### DATASET:

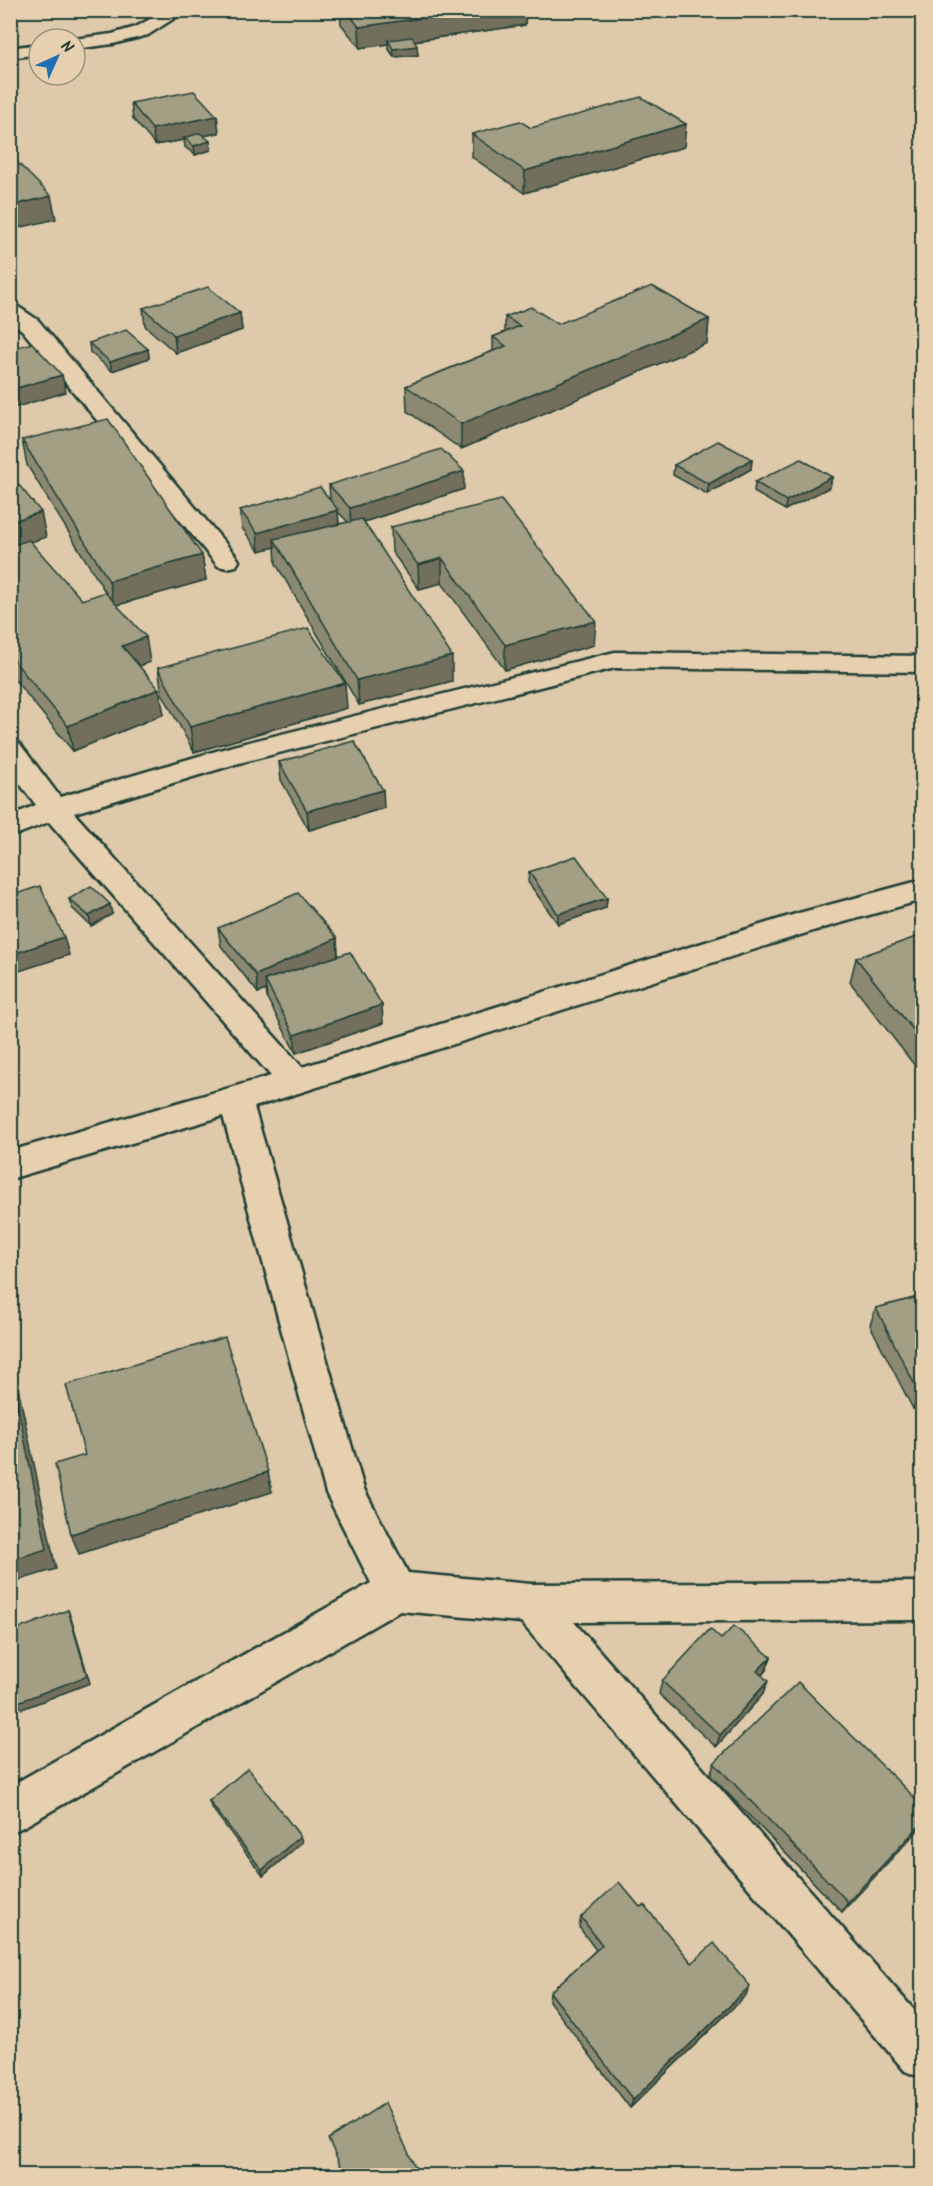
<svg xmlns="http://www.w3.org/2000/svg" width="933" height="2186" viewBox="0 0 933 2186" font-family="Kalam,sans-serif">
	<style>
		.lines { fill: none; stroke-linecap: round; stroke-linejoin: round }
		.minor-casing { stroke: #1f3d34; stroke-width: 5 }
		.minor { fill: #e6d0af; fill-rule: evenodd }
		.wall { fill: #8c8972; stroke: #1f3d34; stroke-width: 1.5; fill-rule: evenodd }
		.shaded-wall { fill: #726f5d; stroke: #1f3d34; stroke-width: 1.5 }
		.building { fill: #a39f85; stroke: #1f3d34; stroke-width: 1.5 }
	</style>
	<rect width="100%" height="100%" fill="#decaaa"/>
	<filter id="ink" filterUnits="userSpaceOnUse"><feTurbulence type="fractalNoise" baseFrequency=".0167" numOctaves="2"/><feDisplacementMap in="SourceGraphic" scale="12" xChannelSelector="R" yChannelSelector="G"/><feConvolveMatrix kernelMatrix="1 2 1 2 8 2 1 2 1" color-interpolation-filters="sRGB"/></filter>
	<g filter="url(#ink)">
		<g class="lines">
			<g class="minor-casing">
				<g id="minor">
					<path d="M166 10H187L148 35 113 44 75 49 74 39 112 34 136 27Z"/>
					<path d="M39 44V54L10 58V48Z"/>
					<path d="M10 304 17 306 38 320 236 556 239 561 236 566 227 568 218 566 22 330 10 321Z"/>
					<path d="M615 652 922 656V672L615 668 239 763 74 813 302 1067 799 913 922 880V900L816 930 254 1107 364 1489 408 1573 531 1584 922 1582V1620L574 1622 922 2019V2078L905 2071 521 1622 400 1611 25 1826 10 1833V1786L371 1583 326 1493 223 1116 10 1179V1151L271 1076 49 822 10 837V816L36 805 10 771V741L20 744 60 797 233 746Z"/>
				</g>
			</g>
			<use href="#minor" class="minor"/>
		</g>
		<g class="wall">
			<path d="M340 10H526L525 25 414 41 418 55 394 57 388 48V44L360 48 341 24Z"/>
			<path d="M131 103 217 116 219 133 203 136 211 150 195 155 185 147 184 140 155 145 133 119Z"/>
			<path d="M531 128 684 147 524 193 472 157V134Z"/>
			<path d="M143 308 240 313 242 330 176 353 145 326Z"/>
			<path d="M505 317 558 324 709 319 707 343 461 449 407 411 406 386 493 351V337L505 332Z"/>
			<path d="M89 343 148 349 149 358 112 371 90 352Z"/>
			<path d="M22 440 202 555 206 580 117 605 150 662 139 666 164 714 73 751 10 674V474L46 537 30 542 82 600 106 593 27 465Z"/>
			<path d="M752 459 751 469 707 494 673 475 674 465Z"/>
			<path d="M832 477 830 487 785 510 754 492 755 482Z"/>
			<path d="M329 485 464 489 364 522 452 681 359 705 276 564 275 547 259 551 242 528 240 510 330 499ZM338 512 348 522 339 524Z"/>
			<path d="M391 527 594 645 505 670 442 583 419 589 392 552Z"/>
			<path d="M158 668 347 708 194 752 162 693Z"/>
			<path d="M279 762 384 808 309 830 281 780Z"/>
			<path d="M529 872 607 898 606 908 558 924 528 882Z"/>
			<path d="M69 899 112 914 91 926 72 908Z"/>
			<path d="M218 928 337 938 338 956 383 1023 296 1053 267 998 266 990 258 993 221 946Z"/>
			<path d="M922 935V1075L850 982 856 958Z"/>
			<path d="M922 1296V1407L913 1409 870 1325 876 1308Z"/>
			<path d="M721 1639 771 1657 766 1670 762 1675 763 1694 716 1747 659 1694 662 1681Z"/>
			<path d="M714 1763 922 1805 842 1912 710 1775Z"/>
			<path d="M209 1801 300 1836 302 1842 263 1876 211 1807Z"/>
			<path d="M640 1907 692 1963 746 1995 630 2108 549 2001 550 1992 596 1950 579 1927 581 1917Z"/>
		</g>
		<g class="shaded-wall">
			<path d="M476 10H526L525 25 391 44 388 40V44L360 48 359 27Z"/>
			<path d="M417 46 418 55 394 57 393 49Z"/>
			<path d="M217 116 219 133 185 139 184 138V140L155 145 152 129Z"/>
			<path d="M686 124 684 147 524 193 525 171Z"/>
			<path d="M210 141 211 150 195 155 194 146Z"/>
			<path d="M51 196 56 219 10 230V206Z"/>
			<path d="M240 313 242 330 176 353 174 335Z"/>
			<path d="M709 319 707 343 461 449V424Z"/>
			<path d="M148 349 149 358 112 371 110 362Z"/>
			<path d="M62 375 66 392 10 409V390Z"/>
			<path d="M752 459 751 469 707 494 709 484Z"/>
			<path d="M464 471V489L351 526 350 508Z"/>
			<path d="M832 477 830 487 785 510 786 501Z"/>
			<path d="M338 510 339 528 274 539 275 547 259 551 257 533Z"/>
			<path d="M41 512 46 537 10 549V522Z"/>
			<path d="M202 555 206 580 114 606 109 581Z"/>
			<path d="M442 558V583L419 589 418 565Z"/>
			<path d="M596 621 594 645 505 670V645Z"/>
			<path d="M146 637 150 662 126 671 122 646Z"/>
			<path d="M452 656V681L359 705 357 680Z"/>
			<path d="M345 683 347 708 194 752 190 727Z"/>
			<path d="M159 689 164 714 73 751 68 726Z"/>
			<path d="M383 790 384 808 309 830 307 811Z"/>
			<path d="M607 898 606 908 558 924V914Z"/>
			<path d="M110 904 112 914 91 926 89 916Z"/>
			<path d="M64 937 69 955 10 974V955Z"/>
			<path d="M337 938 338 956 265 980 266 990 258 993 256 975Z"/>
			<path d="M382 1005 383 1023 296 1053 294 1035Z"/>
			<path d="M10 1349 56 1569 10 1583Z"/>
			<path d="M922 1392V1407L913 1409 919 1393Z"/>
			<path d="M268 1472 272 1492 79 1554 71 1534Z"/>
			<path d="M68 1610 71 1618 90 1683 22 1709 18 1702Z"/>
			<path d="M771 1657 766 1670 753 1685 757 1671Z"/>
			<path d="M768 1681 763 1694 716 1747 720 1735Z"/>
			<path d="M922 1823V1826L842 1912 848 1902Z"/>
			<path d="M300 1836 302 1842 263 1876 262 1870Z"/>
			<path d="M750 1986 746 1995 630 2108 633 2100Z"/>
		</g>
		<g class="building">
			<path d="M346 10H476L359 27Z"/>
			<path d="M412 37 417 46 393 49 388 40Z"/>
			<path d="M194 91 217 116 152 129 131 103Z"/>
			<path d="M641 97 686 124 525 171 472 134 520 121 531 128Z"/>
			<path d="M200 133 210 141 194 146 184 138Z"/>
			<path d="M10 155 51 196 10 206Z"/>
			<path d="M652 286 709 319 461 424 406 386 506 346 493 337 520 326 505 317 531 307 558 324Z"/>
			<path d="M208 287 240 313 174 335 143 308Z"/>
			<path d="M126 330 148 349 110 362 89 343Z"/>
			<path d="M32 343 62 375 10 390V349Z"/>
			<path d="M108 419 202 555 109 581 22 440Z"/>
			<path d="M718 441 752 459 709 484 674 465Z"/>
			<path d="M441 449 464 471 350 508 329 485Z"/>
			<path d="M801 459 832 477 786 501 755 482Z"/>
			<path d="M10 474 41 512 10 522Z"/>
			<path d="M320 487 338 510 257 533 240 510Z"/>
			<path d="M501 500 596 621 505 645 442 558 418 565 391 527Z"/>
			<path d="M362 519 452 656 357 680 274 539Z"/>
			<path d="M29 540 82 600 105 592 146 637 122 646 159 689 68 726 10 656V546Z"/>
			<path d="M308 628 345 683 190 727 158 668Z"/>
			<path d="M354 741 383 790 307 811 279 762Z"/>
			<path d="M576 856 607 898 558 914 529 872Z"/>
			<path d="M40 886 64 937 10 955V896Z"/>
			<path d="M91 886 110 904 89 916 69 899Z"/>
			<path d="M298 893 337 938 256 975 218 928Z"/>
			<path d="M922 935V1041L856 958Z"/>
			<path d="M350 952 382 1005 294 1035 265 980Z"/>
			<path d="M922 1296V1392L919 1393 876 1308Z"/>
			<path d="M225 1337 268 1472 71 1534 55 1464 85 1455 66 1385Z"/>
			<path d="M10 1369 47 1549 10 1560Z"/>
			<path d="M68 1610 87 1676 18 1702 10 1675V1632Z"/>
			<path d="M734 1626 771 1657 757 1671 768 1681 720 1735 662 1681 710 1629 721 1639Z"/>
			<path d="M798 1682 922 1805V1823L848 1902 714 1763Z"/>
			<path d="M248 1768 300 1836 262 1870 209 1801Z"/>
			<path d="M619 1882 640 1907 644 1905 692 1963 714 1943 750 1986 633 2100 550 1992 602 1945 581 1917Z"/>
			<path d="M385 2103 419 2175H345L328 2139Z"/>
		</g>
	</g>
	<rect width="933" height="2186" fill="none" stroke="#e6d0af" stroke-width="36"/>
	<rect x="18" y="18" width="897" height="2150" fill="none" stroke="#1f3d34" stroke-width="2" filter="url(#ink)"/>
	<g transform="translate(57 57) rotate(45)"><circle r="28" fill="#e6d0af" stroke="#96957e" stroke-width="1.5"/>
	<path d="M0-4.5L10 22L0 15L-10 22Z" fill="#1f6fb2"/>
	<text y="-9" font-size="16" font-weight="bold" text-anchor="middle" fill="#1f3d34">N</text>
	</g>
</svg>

* * *

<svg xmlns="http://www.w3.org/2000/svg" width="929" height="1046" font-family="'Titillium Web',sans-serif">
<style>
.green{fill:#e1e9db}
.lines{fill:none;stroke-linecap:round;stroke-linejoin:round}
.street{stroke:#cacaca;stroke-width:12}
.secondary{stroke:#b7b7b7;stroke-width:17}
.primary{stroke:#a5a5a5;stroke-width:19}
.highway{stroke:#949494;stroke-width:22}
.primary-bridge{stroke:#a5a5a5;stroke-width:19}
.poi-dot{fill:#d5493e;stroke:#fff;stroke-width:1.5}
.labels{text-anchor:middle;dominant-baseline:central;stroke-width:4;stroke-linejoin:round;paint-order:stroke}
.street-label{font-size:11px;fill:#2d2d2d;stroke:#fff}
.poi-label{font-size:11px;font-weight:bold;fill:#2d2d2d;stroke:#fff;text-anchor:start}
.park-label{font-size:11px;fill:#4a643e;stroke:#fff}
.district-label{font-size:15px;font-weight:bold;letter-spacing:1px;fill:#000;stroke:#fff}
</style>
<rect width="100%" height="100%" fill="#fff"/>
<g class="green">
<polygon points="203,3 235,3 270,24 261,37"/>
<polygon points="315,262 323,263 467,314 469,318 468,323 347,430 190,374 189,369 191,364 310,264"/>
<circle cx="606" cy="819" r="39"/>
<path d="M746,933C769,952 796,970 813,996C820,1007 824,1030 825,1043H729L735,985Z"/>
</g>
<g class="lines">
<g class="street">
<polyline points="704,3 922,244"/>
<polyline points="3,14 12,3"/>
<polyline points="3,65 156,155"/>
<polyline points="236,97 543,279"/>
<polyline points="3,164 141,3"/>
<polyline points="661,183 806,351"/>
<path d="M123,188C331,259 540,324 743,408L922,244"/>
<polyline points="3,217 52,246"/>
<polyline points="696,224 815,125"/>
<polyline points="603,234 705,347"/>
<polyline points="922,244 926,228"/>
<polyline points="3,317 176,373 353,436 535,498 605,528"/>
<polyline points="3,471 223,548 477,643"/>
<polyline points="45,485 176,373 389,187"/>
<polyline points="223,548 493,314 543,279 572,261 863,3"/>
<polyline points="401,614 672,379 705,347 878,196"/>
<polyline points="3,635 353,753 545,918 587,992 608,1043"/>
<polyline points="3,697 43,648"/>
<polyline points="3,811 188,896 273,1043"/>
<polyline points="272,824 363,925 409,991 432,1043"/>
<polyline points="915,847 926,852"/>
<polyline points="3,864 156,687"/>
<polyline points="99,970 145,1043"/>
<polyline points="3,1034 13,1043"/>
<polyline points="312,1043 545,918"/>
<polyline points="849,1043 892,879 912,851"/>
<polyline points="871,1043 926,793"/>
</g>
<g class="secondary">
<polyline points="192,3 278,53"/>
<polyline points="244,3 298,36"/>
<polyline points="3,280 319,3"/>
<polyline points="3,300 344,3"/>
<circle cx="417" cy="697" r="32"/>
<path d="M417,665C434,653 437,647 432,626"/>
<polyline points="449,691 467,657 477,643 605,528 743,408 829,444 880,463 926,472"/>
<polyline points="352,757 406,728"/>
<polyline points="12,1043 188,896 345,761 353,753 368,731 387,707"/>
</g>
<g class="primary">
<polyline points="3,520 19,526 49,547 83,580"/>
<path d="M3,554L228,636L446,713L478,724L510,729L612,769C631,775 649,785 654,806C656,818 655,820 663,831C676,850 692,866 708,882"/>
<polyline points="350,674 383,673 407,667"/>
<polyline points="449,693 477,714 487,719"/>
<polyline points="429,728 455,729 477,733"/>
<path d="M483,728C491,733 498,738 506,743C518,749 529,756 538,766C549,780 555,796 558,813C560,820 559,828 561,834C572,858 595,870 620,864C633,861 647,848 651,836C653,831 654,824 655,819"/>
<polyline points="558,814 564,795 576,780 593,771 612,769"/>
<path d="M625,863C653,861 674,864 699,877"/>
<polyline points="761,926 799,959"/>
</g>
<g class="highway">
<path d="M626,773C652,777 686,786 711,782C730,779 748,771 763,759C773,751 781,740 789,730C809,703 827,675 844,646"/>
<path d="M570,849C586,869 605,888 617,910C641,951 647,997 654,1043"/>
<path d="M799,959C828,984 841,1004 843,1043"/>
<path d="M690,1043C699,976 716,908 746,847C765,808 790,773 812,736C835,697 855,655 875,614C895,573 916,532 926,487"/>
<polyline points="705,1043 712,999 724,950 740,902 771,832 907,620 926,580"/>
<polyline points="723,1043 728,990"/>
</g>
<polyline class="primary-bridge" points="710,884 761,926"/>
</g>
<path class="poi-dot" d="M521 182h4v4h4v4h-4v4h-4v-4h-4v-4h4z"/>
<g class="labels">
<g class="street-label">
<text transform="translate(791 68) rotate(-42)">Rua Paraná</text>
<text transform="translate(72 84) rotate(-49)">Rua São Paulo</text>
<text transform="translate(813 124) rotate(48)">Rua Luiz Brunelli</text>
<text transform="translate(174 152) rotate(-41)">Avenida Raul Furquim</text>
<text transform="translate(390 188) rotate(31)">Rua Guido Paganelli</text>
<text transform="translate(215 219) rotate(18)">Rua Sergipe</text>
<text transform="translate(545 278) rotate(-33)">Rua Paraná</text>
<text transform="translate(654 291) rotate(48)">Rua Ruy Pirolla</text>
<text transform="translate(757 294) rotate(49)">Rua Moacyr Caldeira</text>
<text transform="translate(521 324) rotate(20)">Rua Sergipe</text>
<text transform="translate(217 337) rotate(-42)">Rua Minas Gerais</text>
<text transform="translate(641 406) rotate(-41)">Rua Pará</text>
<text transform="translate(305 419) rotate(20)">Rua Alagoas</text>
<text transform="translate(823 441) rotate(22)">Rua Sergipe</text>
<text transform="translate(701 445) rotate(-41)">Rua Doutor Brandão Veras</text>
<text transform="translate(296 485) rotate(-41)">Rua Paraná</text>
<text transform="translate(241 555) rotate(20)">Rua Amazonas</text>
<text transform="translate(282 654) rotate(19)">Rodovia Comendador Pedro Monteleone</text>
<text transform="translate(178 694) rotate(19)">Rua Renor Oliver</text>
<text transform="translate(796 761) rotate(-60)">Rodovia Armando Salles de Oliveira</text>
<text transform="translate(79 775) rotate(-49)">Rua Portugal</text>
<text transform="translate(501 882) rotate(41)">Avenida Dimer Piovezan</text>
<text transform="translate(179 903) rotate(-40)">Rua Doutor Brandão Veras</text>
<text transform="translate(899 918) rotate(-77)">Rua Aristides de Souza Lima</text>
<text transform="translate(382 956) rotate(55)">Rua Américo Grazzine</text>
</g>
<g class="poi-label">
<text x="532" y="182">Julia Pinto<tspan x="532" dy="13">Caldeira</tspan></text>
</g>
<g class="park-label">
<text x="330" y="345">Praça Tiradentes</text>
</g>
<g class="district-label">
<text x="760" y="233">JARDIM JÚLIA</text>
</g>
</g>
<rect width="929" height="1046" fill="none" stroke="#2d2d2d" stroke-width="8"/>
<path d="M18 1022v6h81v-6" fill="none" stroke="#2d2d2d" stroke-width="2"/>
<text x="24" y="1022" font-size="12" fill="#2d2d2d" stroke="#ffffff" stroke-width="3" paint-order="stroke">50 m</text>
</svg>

### WHAT YOU NEED TO DO:
Gather from the records above every line containing the string "lines".

### RESULT OF THIS EXERCISE:
		.lines { fill: none; stroke-linecap: round; stroke-linejoin: round }
		<g class="lines">
.lines{fill:none;stroke-linecap:round;stroke-linejoin:round}
<g class="lines">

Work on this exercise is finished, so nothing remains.